▸ Work item: Please write out the text of all the records below line for line, without any changes, and leave the pictures out.

*** Block opens ***

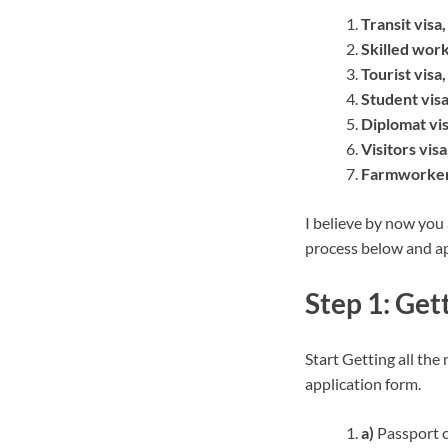
Transit visa,
Skilled work
Tourist visa,
Student visa
Diplomat vis
Visitors visa
Farmworker 
I believe by now you
process below and ap
Step 1: Ge
Start Getting all the
application form.
a)
Passport c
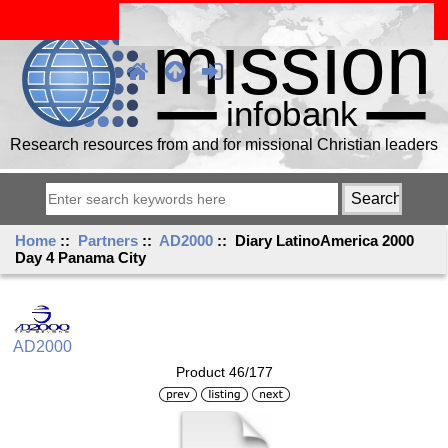
Research resources from and for missional Christian leaders
Home
::
Partners
::
AD2000
:: Diary LatinoAmerica 2000
Day 4 Panama City
AD2000
Product 46/177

*** Block closes ***

▸ Worked solution:
Transit visa,
Skilled work
Tourist visa,
Student visa
Diplomat vis
Visitors visa
Farmworker 
I believe by now you
process below and ap
Step 1: Ge
Start Getting all the
application form.
a)
Passport c
Research resources from and for missional Christian leaders
Home
::
Partners
::
AD2000
:: Diary LatinoAmerica 2000
Day 4 Panama City
AD2000
Product 46/177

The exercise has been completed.